Challenges facing school personnel facing in managing children wi | 44976
Pediatrics & Therapeutics

Pediatrics & Therapeutics
Open Access

ISSN: 2161-0665

+44 1478 350008

Challenges facing school personnel facing in managing children with allergies: An observational study

World Congress on Clinical Pediatrics and Pediatric Oncology & Care

November 12-13, 2018 | Lisbon, Portugal

Shaza Mohammed Elhassan,Mary Charlson, Hibaq Jama, Farhan Zakri,Reem Hassan Elajez, Fayeha Ahmed and ShahradTaheri

Hamad Medical Corporation, Doha, Qatar
Weill Cornell Medicine, NY, USA

Weill Cornell Medicine, Doha, Qatar

Scientific Tracks Abstracts: Pediatr Ther

Abstract :

Introduction: Although the incidence of food allergy in schools is increasingly rising, the core knowledge and management of allergies and anaphylaxis is still suboptimal. Studies have reported that 24% of children with history of anaphylaxis have their first episode at school. Schools face the combined challenge of maintaining safety of students and readiness for emergencies. Avoiding fatalities has been linked to rapid recognition of symptoms and prompt intervention with epinephrine auto-injector (EpiPen®).

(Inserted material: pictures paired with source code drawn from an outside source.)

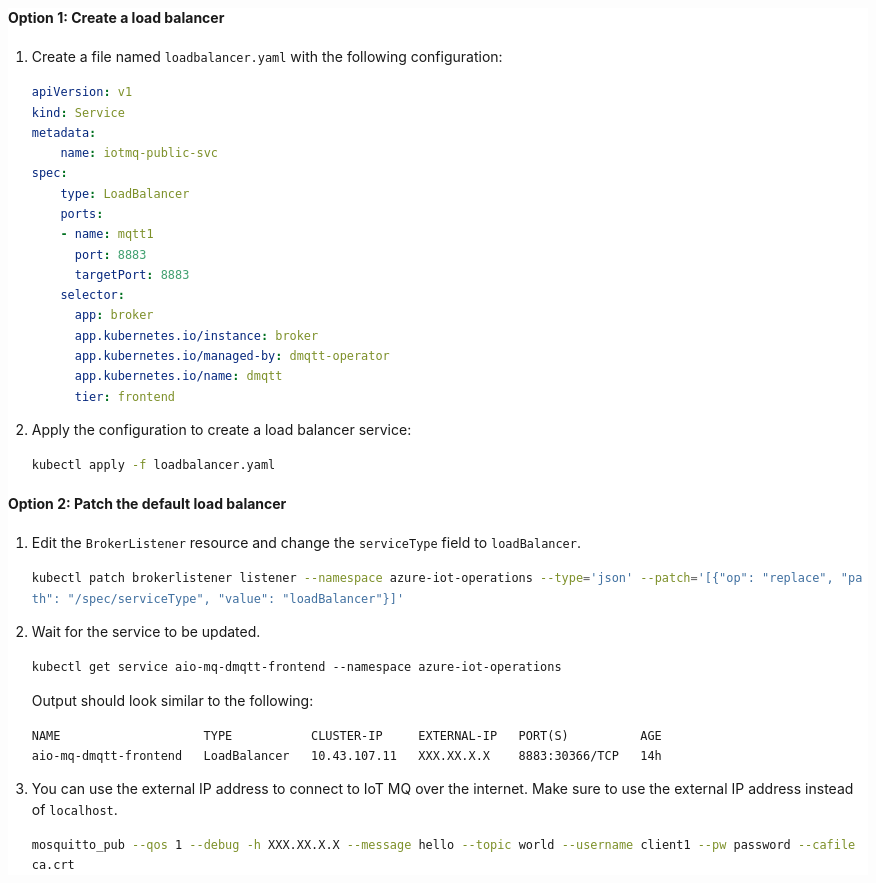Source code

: #### Option 1: Create a load balancer

1. Create a file named `loadbalancer.yaml` with the following configuration:

    ```yaml
    apiVersion: v1
    kind: Service
    metadata:
        name: iotmq-public-svc
    spec:
        type: LoadBalancer
        ports:
        - name: mqtt1
          port: 8883
          targetPort: 8883
        selector:
          app: broker
          app.kubernetes.io/instance: broker
          app.kubernetes.io/managed-by: dmqtt-operator
          app.kubernetes.io/name: dmqtt
          tier: frontend
    ```

1. Apply the configuration to create a load balancer service:

    ```bash
    kubectl apply -f loadbalancer.yaml
    ```

#### Option 2: Patch the default load balancer

1. Edit the `BrokerListener` resource and change the `serviceType` field to `loadBalancer`.

    ```bash
    kubectl patch brokerlistener listener --namespace azure-iot-operations --type='json' --patch='[{"op": "replace", "path": "/spec/serviceType", "value": "loadBalancer"}]'
    ```

1. Wait for the service to be updated.

    ```console
    kubectl get service aio-mq-dmqtt-frontend --namespace azure-iot-operations
    ```

    Output should look similar to the following:

    ```Output
    NAME                    TYPE           CLUSTER-IP     EXTERNAL-IP   PORT(S)          AGE
    aio-mq-dmqtt-frontend   LoadBalancer   10.43.107.11   XXX.XX.X.X    8883:30366/TCP   14h
    ```

1. You can use the external IP address to connect to IoT MQ over the internet. Make sure to use the external IP address instead of `localhost`.

    ```bash
    mosquitto_pub --qos 1 --debug -h XXX.XX.X.X --message hello --topic world --username client1 --pw password --cafile ca.crt
    ```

Objectives: To identify the challenges school personnel facing in managing children with allergy. To assess common types of allergies in school children and to test the effectiveness of the instructions received by school personnel on their knowledge outcomes. Methods: In this cross-sectional study in Doha, Qatar we used telephone-administered questionnaires for school personnel caring for children aged 1-14years old with a previous history of anaphylaxis who had been prescribed EpiPen®. We enrolled 128 schools but 50 schools were included in the analysis (figure 1). Results: Challenges faced by school personnel were as follows, 60% had no emergency action plans in place, 40% no epinephrine stock, 24% did not receive instructions how to manage anaphylaxis, 16% were banned by school administration to give injections at schools, 10% was not informed by parents about their school children and 10% has an expired EpiPen®. Conclusion: There were several notable challenges that school personnel had faced. Peanuts are the most common type of food allergy at schools. Overall schools that received instructions of how to treat anaphylaxis have better knowledge outcomes. Unless school personnel are empowered, management of allergies at schools will remain suboptimal.